_EXERCISE REQUIREMENTS_
Among the lines of data below, reproduce only those from the one with "nose: (130, 975)" through the one with "left back paw: (657, 880)", exactly as they stand, both ends included.

_DATA SHOWN_
----

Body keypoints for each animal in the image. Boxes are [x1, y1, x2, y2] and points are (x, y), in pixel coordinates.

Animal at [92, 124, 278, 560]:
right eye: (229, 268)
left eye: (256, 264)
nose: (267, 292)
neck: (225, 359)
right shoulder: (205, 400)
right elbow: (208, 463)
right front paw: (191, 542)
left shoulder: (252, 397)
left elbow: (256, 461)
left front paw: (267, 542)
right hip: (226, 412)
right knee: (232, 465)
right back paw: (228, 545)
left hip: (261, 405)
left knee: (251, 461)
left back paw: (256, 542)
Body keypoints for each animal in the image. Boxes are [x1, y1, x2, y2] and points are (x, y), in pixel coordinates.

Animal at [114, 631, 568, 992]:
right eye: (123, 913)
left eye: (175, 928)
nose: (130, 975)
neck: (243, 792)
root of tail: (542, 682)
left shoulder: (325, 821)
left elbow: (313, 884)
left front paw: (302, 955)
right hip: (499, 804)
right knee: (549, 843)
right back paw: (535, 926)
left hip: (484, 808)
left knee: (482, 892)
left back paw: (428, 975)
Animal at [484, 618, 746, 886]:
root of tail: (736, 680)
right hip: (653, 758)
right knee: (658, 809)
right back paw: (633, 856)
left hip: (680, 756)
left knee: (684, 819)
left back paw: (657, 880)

----

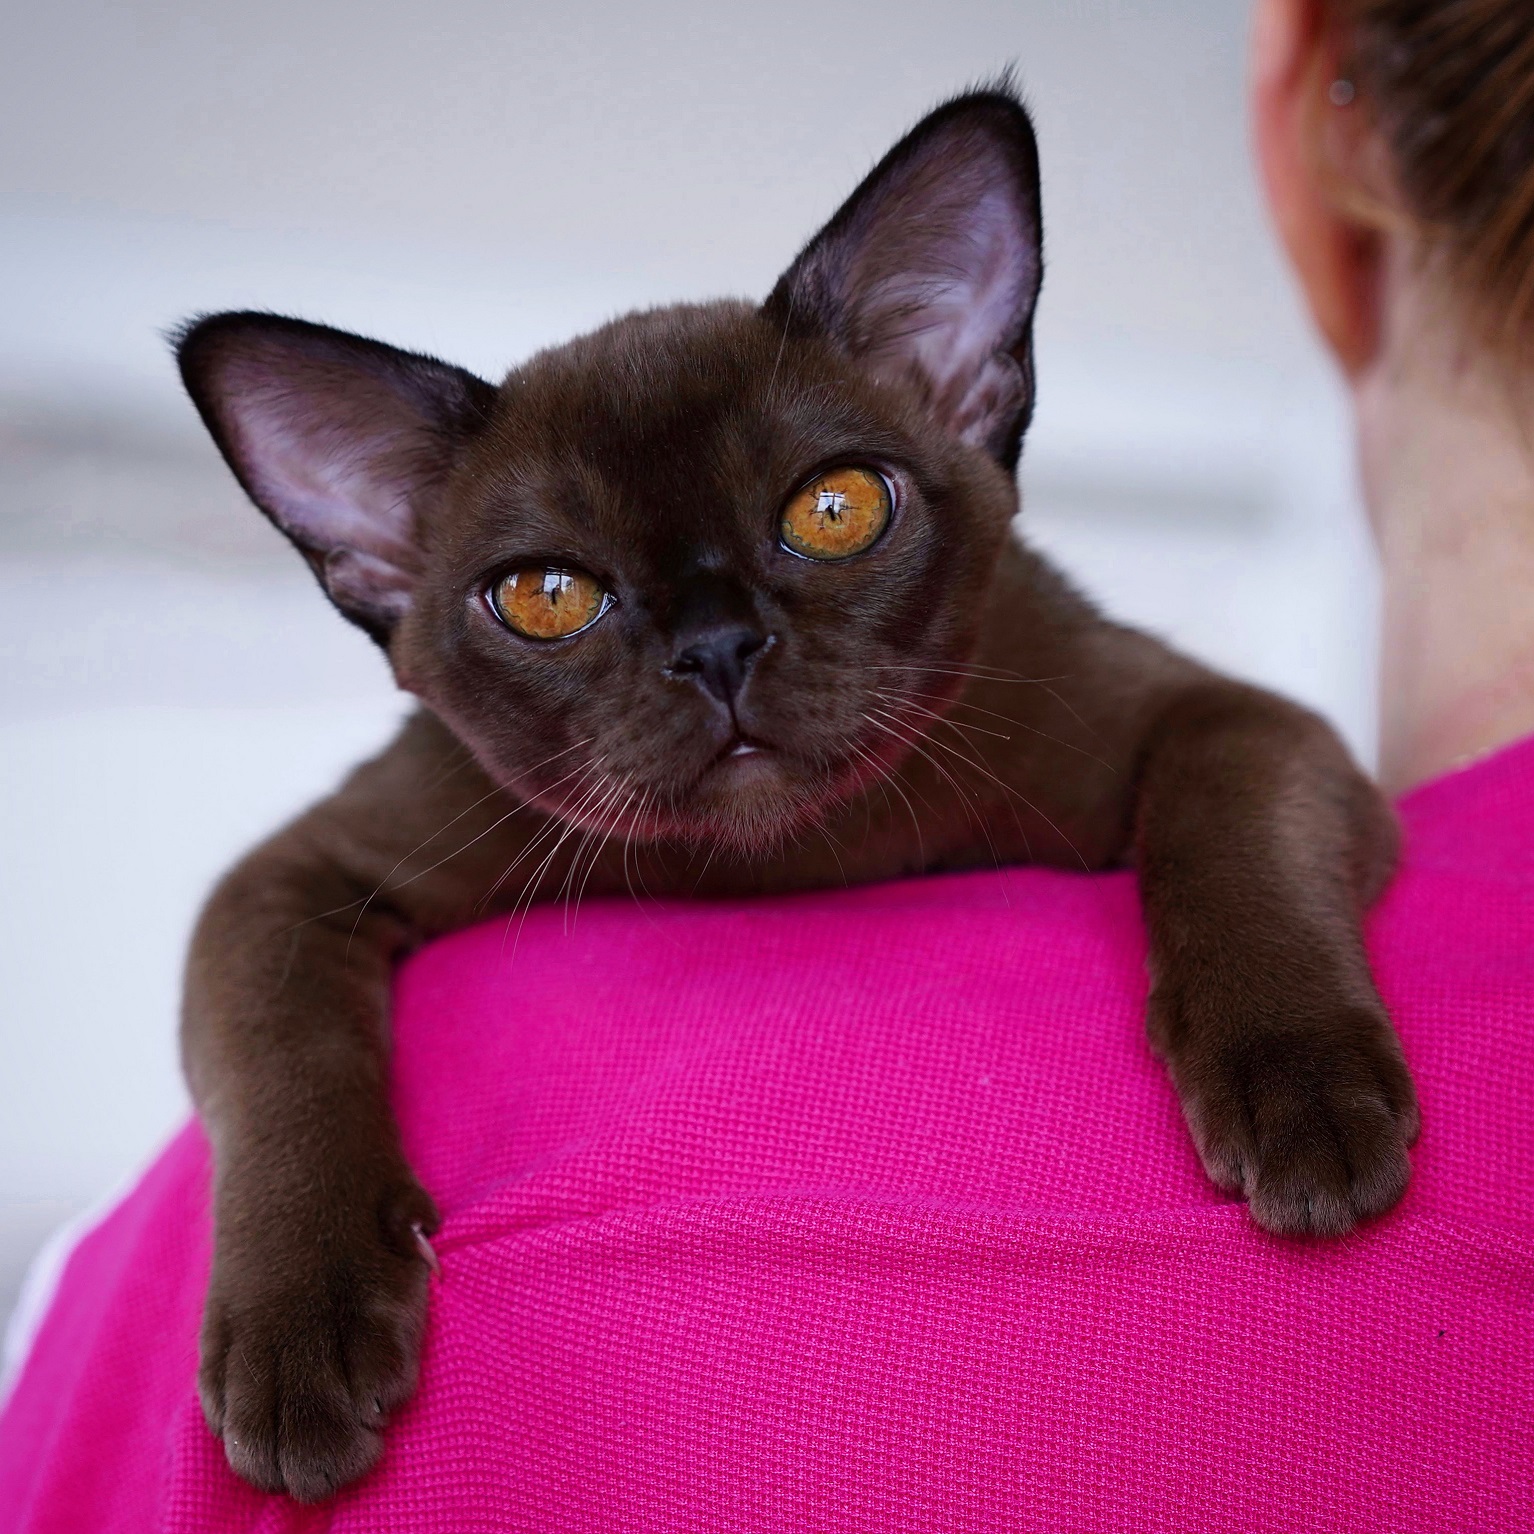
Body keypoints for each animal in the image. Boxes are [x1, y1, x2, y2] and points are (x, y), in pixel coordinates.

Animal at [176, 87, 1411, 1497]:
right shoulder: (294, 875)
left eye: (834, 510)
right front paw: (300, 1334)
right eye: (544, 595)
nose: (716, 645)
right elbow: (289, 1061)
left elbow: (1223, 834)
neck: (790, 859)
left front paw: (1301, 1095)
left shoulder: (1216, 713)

----

_ANSWER TO THE EXERCISE_
nose: (130, 975)
neck: (243, 792)
root of tail: (542, 682)
left shoulder: (325, 821)
left elbow: (313, 884)
left front paw: (302, 955)
right hip: (499, 804)
right knee: (549, 843)
right back paw: (535, 926)
left hip: (484, 808)
left knee: (482, 892)
left back paw: (428, 975)
Animal at [484, 618, 746, 886]:
root of tail: (736, 680)
right hip: (653, 758)
right knee: (658, 809)
right back paw: (633, 856)
left hip: (680, 756)
left knee: (684, 819)
left back paw: (657, 880)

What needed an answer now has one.